As Slate noted in a recent piece reviewing connections between mental well-being and IQ levels, "the idea that worriers are cannier than average may just seem to make sense a worried mind is a searching mind, and smarter people may have the cognitive agility to examine multiple angles of any situation."

Smarter people can envision all sorts of worst-case scenarios, falling short of the "go with the flow" mentality displayed by more relaxed people.

The recent study echoes former research, further illuminating the link between intelligence and anxiety, which is often addressed in collections of advice for the parents of gifted children. For example, an article from The Anxiety-Free Child Program outlines the "overexcitability" that often goes hand-in-hand with high intelligence.

Gifted children can have "sensitive, bright and intense personalities capable of processing vast amounts of information from their environments," the article noted. But "a child who is operating at an advanced intellectual, emotional or (imaginative) level may find it difficult to fit in," leading to anxiety and stress.

Importantly, most research on the mental health consequences of being smart differentiates between verbal and non-verbal intelligence.
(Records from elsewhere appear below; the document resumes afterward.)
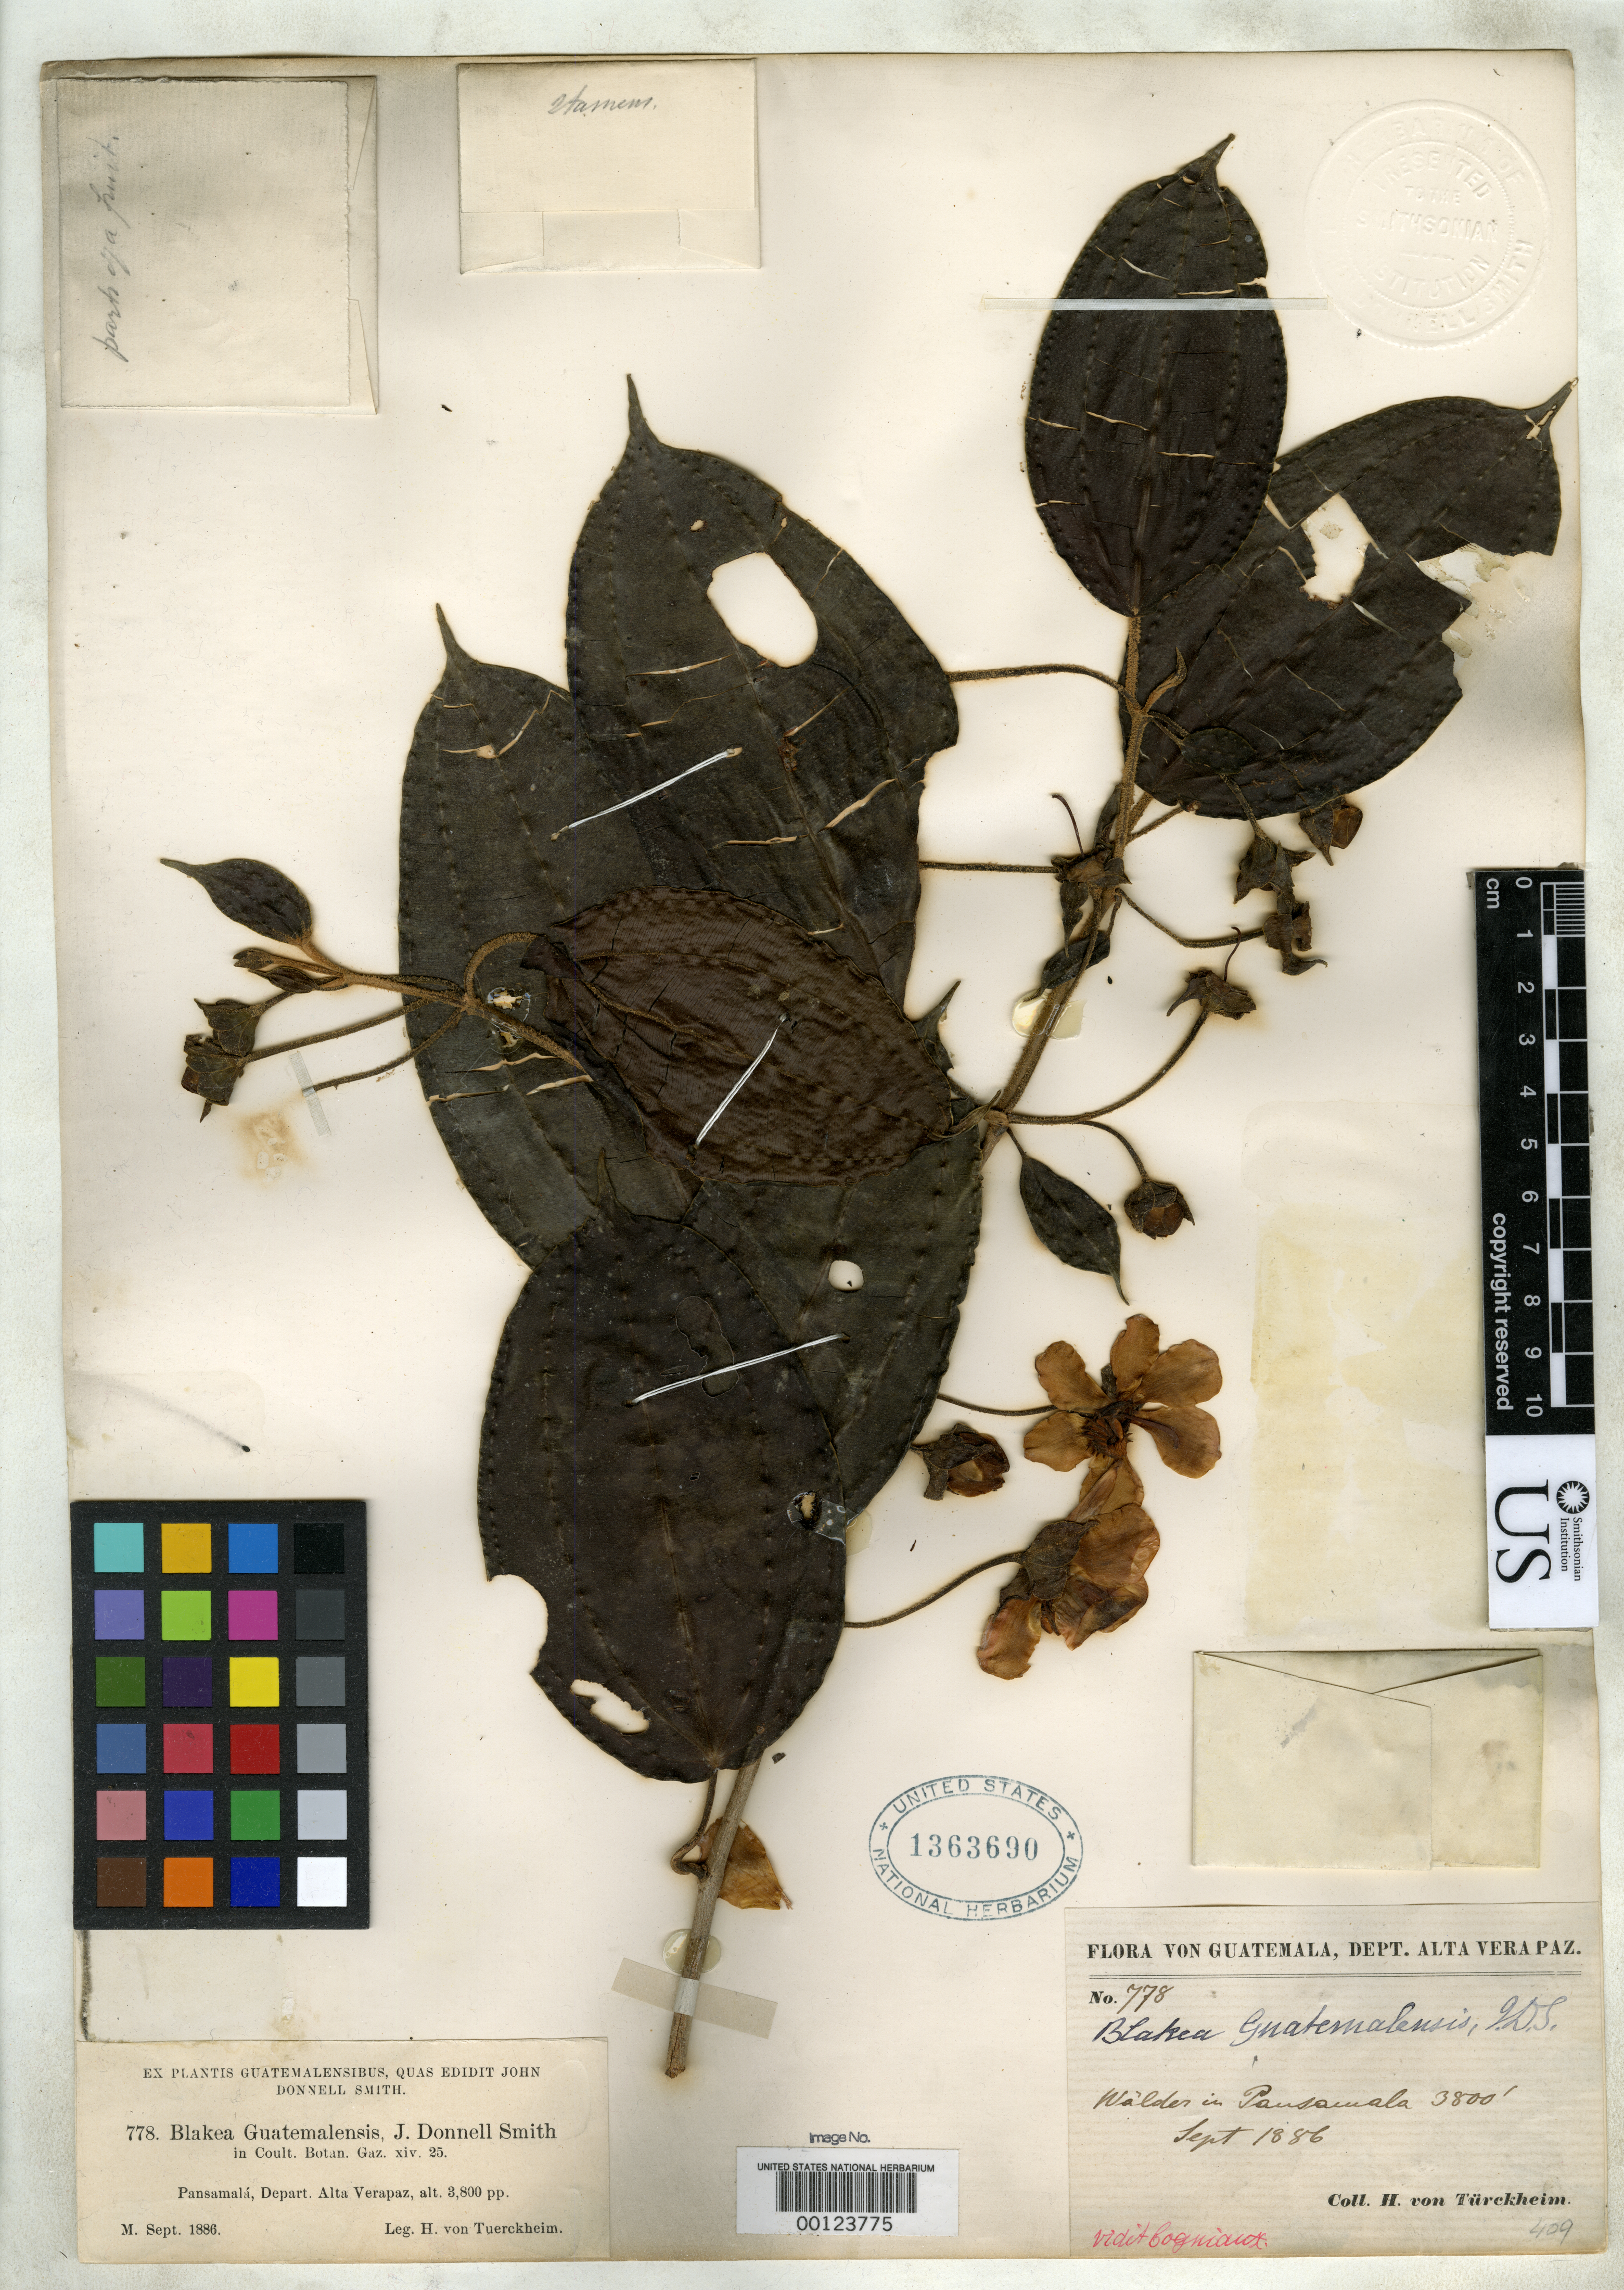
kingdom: Plantae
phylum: Tracheophyta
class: Magnoliopsida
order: Myrtales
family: Melastomataceae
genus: Blakea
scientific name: Blakea guatemalensis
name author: Donn. Sm.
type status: Type Collection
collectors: H. von Türckheim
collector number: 778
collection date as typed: Oct 1885 to -- Sep 1886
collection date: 1885-10/1886-09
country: Guatemala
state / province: Alta Verapaz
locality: Pansamalá.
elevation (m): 1158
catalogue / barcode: US 1363690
As noted above, the recent study focused on the verbal variety, highlighting how being able to remember (and then overanalyze) past social situations can lead to distress.

"The verbally intelligent are tormented by their memory for detail, while those better at picking up on non-verbal cues are able to pick up more information in the moment and have less of a need to rehash events in their heads afterwards," New York Magazine reported in its coverage of the study.

According to the Anxiety and Depression Association of America, channelling non-verbally intelligent people's ability to leave past events in the past is not the only way verbally intelligent people can reduce stress and anxiety. They should also eat well-balanced meals, exercise daily to feel good, get enough sleep and aim to do their best, instead of trying to be perfect.